REQUIRED WORK: Each line of the records below that holds "Right" should be returned.

---- RECORDS PROVIDED

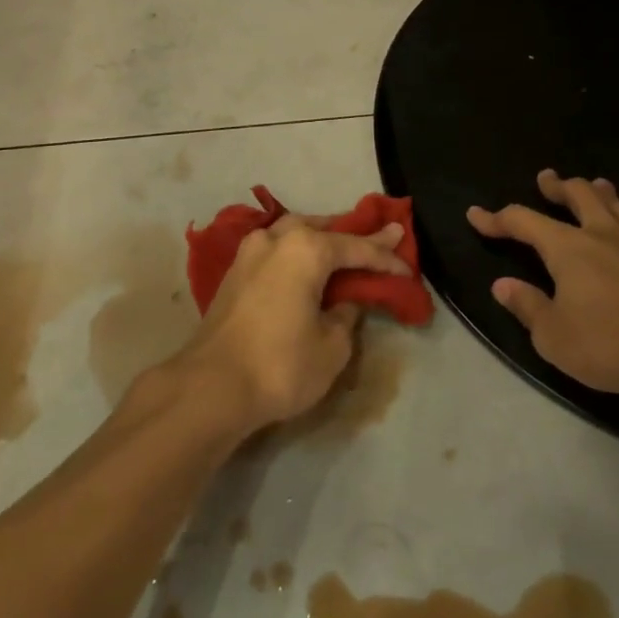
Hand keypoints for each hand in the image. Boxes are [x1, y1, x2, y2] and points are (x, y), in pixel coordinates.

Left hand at [174, 215, 410, 431]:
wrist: (210, 388)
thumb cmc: (280, 364)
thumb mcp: (332, 346)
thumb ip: (346, 316)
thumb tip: (343, 304)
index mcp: (307, 248)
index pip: (357, 248)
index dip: (386, 259)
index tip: (408, 269)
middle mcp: (277, 239)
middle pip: (325, 229)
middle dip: (355, 236)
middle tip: (386, 236)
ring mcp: (250, 253)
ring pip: (295, 234)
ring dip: (321, 238)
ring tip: (345, 246)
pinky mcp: (234, 273)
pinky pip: (277, 251)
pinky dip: (298, 253)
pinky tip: (306, 263)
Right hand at [467, 169, 618, 394]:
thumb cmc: (612, 343)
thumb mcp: (554, 336)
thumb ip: (527, 307)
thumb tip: (502, 285)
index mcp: (569, 248)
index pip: (523, 221)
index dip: (497, 218)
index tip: (476, 215)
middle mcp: (606, 236)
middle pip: (581, 196)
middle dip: (560, 186)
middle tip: (548, 178)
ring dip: (607, 196)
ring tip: (599, 187)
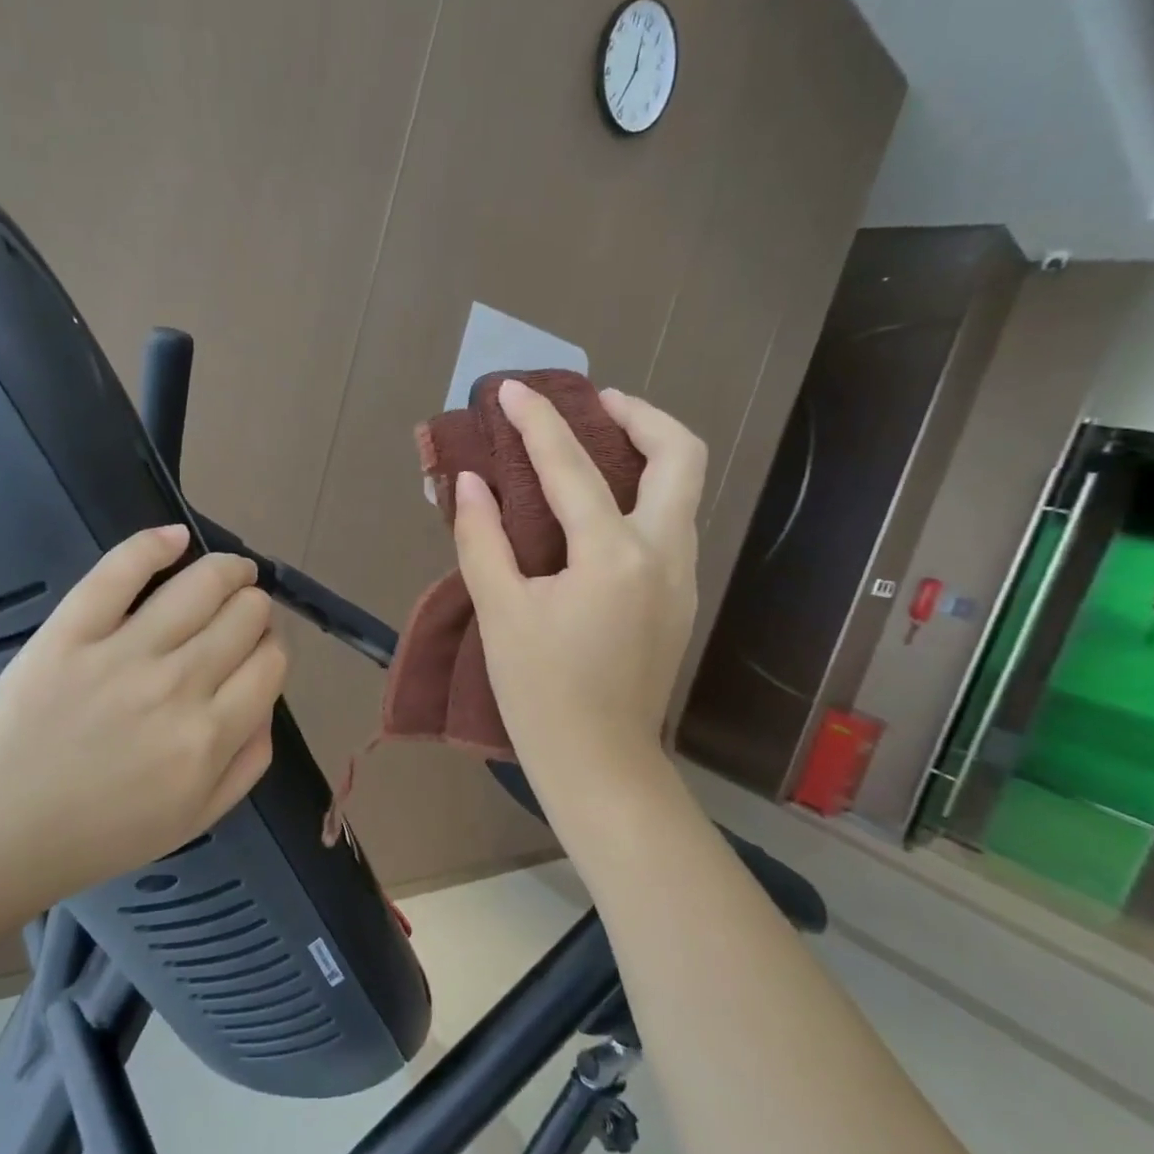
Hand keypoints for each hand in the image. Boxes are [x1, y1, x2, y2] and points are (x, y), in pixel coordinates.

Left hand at [0, 525, 286, 929]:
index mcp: (209, 737)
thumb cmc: (100, 835)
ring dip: (228, 570)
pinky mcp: (70, 632)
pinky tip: (176, 538)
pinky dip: (155, 544)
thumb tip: (267, 702)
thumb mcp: (195, 819)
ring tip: (230, 571)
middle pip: (245, 616)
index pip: (270, 663)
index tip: (257, 652)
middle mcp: (177, 686)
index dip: (272, 649)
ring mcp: (121, 653)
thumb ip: (249, 762)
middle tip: (241, 616)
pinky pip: (120, 570)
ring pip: (201, 584)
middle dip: (254, 610)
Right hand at [453, 381, 705, 785]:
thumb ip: (482, 539)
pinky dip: (644, 495)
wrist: (600, 762)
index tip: (510, 391)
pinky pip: (671, 523)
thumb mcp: (501, 612)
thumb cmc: (541, 692)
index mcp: (613, 555)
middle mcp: (663, 554)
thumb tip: (470, 483)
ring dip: (646, 453)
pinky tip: (601, 510)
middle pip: (678, 455)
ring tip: (595, 448)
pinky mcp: (680, 598)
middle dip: (639, 415)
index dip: (537, 422)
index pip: (572, 468)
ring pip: (683, 489)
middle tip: (594, 405)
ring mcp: (681, 577)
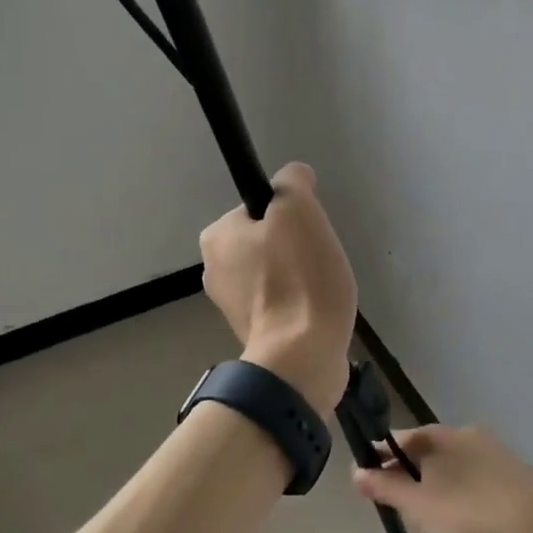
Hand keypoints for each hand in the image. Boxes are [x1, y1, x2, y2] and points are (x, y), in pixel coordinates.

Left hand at [199, 162, 356, 414]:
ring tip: (319, 288)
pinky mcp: (253, 331)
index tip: (308, 235)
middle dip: (295, 247)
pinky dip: (298, 302)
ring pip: (276, 271)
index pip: (260, 208)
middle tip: (316, 261)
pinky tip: (313, 310)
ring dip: (299, 276)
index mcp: (216, 237)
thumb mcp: (298, 210)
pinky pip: (281, 301)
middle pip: (268, 240)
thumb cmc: (298, 278)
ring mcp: (232, 304)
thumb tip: (295, 176)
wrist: (301, 355)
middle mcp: (214, 269)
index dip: (291, 216)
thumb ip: (293, 182)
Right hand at [353, 424, 532, 532]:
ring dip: (439, 478)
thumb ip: (387, 489)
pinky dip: (465, 488)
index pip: (400, 439)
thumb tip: (356, 472)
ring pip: (455, 461)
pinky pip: (479, 475)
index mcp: (439, 436)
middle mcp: (466, 434)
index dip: (381, 455)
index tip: (368, 472)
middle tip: (399, 494)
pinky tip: (467, 511)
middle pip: (428, 448)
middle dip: (411, 468)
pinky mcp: (517, 472)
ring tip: (431, 507)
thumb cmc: (468, 512)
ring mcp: (495, 451)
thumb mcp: (418, 506)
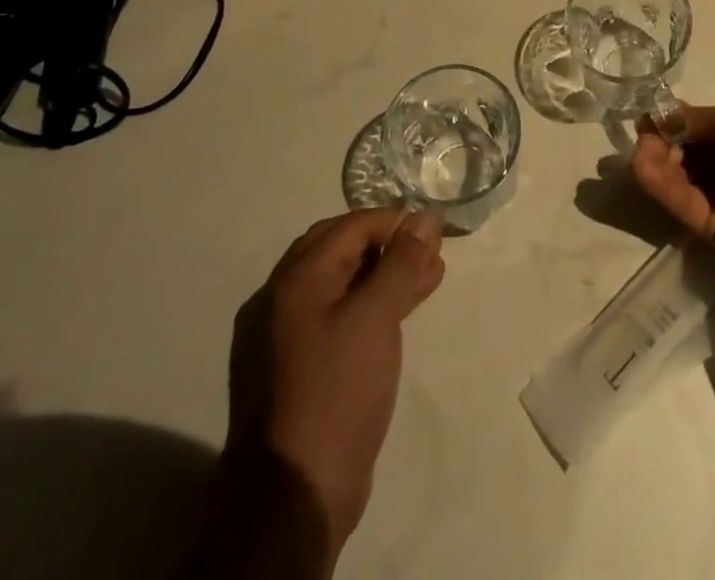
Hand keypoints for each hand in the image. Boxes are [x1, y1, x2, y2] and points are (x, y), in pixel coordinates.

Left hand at [226, 209, 444, 546]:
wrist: (295, 496)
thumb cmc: (336, 392)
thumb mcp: (376, 318)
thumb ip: (401, 263)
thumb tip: (424, 218)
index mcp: (295, 281)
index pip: (349, 228)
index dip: (392, 222)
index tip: (431, 230)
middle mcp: (283, 300)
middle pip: (341, 251)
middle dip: (389, 245)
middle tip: (430, 251)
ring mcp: (287, 337)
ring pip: (343, 285)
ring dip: (385, 275)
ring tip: (430, 276)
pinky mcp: (300, 369)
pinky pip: (339, 316)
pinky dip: (372, 305)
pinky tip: (401, 311)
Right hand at [630, 102, 714, 291]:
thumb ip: (700, 119)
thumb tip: (667, 115)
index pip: (707, 124)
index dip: (679, 119)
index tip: (651, 114)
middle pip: (692, 150)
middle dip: (666, 139)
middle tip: (642, 134)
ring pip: (685, 176)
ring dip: (659, 161)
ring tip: (637, 151)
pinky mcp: (714, 230)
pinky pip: (685, 203)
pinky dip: (663, 186)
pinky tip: (640, 168)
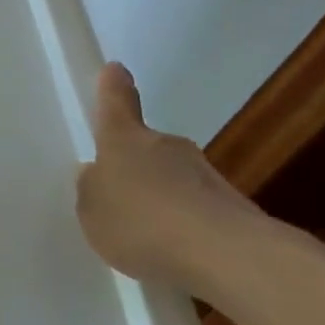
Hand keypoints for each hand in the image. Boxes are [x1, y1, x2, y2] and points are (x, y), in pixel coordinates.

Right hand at [74, 62, 277, 292]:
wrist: (228, 255)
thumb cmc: (142, 223)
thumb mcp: (92, 212)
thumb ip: (91, 191)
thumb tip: (97, 175)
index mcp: (124, 140)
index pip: (116, 102)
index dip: (113, 86)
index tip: (115, 68)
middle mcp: (165, 146)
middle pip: (146, 147)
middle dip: (135, 165)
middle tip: (122, 196)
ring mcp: (204, 175)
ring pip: (174, 180)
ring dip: (162, 199)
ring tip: (148, 237)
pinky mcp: (233, 208)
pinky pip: (197, 211)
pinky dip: (185, 227)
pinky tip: (177, 255)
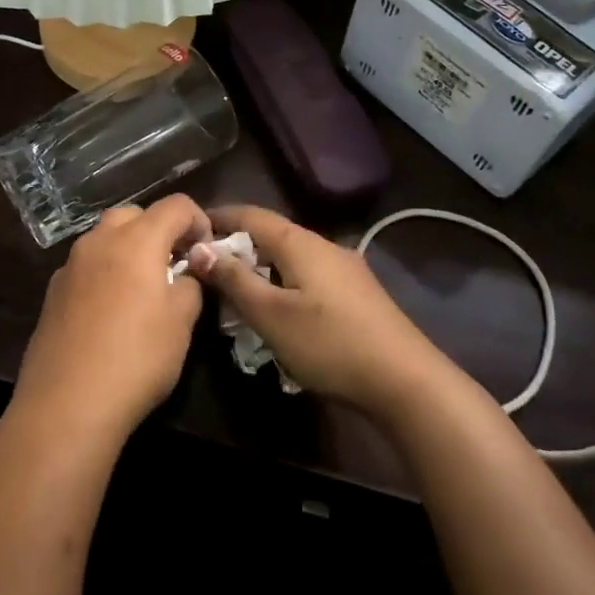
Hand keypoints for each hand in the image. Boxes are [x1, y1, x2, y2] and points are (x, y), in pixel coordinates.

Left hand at [14, 194, 211, 444]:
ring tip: (144, 288)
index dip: (198, 220)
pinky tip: (111, 312)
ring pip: (105, 238)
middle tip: (174, 265)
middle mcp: (100, 241)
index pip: (175, 205)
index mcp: (137, 240)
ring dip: (129, 249)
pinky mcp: (53, 292)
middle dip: (159, 230)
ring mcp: (70, 265)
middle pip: (134, 214)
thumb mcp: (182, 322)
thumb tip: (186, 273)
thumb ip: (191, 284)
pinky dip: (105, 273)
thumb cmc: (137, 357)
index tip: (206, 252)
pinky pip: (87, 266)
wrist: (67, 403)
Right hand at [187, 205, 448, 420]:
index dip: (218, 217)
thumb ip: (234, 280)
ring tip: (235, 291)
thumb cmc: (329, 343)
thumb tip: (199, 249)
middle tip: (206, 268)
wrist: (405, 380)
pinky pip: (308, 275)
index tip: (189, 229)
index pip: (251, 214)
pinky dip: (282, 282)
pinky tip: (277, 309)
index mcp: (300, 242)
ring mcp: (345, 268)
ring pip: (291, 256)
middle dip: (237, 246)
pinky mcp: (356, 292)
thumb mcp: (271, 315)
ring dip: (260, 267)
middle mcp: (324, 245)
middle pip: (271, 234)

--------

SOLUTION TO THIS TASK:
Right hand at [467, 169, 618, 394]:
Right hand at [453, 381, 705, 785]:
Right hand at [353, 424, 532, 532]:
Right hand at [630, 102, 714, 291]:
Right hand at [74, 62, 277, 292]:
Right hand at [187, 205, 448, 420]:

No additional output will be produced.